Activity:
Reproduce each of the following lines verbatim, in the order given.

Dataset entries
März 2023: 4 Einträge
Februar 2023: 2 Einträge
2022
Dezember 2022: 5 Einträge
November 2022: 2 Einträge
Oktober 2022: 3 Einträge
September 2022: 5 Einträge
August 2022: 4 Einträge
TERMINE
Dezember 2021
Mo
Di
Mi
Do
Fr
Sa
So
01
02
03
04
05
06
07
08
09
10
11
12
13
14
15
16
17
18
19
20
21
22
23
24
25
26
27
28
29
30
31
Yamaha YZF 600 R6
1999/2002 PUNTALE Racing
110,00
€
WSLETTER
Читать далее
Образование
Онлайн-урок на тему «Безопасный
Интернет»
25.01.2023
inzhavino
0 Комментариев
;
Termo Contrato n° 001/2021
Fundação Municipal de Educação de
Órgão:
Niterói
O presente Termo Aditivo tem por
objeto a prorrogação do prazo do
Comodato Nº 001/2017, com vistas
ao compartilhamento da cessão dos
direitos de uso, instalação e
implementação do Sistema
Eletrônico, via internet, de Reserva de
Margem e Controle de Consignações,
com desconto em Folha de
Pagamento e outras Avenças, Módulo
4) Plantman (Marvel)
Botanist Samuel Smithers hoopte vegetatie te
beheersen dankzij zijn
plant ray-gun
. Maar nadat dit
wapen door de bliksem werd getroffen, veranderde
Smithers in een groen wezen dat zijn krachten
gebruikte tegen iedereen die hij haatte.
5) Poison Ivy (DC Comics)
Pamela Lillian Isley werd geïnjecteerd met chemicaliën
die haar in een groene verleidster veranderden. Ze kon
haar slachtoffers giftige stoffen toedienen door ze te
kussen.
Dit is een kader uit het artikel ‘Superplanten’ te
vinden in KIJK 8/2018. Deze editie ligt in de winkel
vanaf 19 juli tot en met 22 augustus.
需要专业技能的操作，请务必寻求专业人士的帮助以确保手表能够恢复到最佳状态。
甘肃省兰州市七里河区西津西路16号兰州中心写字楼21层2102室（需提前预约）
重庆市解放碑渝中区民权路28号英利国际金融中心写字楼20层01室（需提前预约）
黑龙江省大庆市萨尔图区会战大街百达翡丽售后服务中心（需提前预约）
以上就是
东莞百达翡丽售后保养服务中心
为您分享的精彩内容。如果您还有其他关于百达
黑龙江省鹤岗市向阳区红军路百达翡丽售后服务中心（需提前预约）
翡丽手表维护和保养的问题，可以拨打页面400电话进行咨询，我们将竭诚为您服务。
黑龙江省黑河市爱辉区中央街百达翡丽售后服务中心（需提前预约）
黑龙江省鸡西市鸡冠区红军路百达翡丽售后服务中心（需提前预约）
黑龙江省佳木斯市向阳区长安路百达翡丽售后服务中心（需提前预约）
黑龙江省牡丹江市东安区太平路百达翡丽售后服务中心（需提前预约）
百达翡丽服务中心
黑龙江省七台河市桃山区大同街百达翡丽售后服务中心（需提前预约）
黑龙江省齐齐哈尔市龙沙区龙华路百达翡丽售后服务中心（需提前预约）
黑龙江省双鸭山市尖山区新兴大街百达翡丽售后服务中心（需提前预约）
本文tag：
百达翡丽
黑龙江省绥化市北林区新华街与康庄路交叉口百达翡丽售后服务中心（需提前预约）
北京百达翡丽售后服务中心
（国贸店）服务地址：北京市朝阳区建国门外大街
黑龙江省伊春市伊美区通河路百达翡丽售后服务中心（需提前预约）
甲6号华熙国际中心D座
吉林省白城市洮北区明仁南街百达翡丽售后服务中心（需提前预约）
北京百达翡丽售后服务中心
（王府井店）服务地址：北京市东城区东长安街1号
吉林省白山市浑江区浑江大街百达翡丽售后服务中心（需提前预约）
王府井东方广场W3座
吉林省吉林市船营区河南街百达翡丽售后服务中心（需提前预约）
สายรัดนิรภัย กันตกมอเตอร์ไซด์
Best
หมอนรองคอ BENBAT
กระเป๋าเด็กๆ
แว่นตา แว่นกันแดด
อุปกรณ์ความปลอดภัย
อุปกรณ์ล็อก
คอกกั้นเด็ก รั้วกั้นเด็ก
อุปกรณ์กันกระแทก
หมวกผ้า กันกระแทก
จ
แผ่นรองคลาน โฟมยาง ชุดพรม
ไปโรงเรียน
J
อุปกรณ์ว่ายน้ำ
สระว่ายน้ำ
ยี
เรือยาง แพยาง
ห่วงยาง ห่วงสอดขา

Result of the task:
März 2023: 4 Einträge
Februar 2023: 2 Einträge
2022
Dezember 2022: 5 Einträge
November 2022: 2 Einträge
Oktober 2022: 3 Einträge
September 2022: 5 Einträge
August 2022: 4 Einträge
TERMINE
Dezember 2021
Mo
Di
Mi
Do
Fr
Sa
So
01
02
03
04
05
06
07
08
09
10
11
12
13
14
15
16
17
18
19
20
21
22
23
24
25
26
27
28
29
30
31
Yamaha YZF 600 R6
1999/2002 PUNTALE Racing
110,00
€
WSLETTER
Читать далее
Образование
Онлайн-урок на тему «Безопасный
Интернет»
25.01.2023
inzhavino
0 Комментариев
;
Termo Contrato n° 001/2021
Fundação Municipal de Educação de
Órgão:
Niterói
O presente Termo Aditivo tem por
objeto a prorrogação do prazo do
Comodato Nº 001/2017, com vistas
ao compartilhamento da cessão dos
direitos de uso, instalação e
implementação do Sistema
Eletrônico, via internet, de Reserva de
Margem e Controle de Consignações,
com desconto em Folha de
Pagamento e outras Avenças, Módulo
4) Plantman (Marvel)
Botanist Samuel Smithers hoopte vegetatie te
beheersen dankzij zijn
plant ray-gun
. Maar nadat dit
wapen door de bliksem werd getroffen, veranderde
Smithers in een groen wezen dat zijn krachten
gebruikte tegen iedereen die hij haatte.
5) Poison Ivy (DC Comics)
Pamela Lillian Isley werd geïnjecteerd met chemicaliën
die haar in een groene verleidster veranderden. Ze kon
haar slachtoffers giftige stoffen toedienen door ze te
kussen.
Dit is een kader uit het artikel ‘Superplanten’ te
vinden in KIJK 8/2018. Deze editie ligt in de winkel
vanaf 19 juli tot en met 22 augustus.
需要专业技能的操作，请务必寻求专业人士的帮助以确保手表能够恢复到最佳状态。
甘肃省兰州市七里河区西津西路16号兰州中心写字楼21层2102室（需提前预约）
重庆市解放碑渝中区民权路28号英利国际金融中心写字楼20层01室（需提前预约）
黑龙江省大庆市萨尔图区会战大街百达翡丽售后服务中心（需提前预约）
以上就是
东莞百达翡丽售后保养服务中心
为您分享的精彩内容。如果您还有其他关于百达
黑龙江省鹤岗市向阳区红军路百达翡丽售后服务中心（需提前预约）
翡丽手表维护和保养的问题，可以拨打页面400电话进行咨询，我们将竭诚为您服务。
黑龙江省黑河市爱辉区中央街百达翡丽售后服务中心（需提前预约）
黑龙江省鸡西市鸡冠区红军路百达翡丽售后服务中心（需提前预约）
黑龙江省佳木斯市向阳区长安路百达翡丽售后服务中心（需提前预约）
黑龙江省牡丹江市东安区太平路百达翡丽售后服务中心（需提前预约）
百达翡丽服务中心
黑龙江省七台河市桃山区大同街百达翡丽售后服务中心（需提前预约）
黑龙江省齐齐哈尔市龙沙区龙华路百达翡丽售后服务中心（需提前预约）
黑龙江省双鸭山市尖山区新兴大街百达翡丽售后服务中心（需提前预约）
本文tag：
百达翡丽
黑龙江省绥化市北林区新华街与康庄路交叉口百达翡丽售后服务中心（需提前预约）
北京百达翡丽售后服务中心
（国贸店）服务地址：北京市朝阳区建国门外大街
黑龙江省伊春市伊美区通河路百达翡丽售后服务中心（需提前预约）
甲6号华熙国际中心D座
吉林省白城市洮北区明仁南街百达翡丽售后服务中心（需提前预约）
北京百达翡丽售后服务中心
（王府井店）服务地址：北京市东城区东长安街1号
吉林省白山市浑江区浑江大街百达翡丽售后服务中心（需提前预约）
王府井东方广场W3座
吉林省吉林市船营区河南街百达翡丽售后服务中心（需提前预约）
สายรัดนิรภัย กันตกมอเตอร์ไซด์
Best
หมอนรองคอ BENBAT
กระเป๋าเด็กๆ
แว่นตา แว่นกันแดด
อุปกรณ์ความปลอดภัย
อุปกรณ์ล็อก
คอกกั้นเด็ก รั้วกั้นเด็ก
อุปกรณ์กันกระแทก
หมวกผ้า กันกระแทก
จ
แผ่นรองคลาน โฟมยาง ชุดพรม
ไปโรงเรียน
J
อุปกรณ์ว่ายน้ำ
สระว่ายน้ำ
ยี
เรือยาง แพยาง
ห่วงยาง ห่วงสอดขา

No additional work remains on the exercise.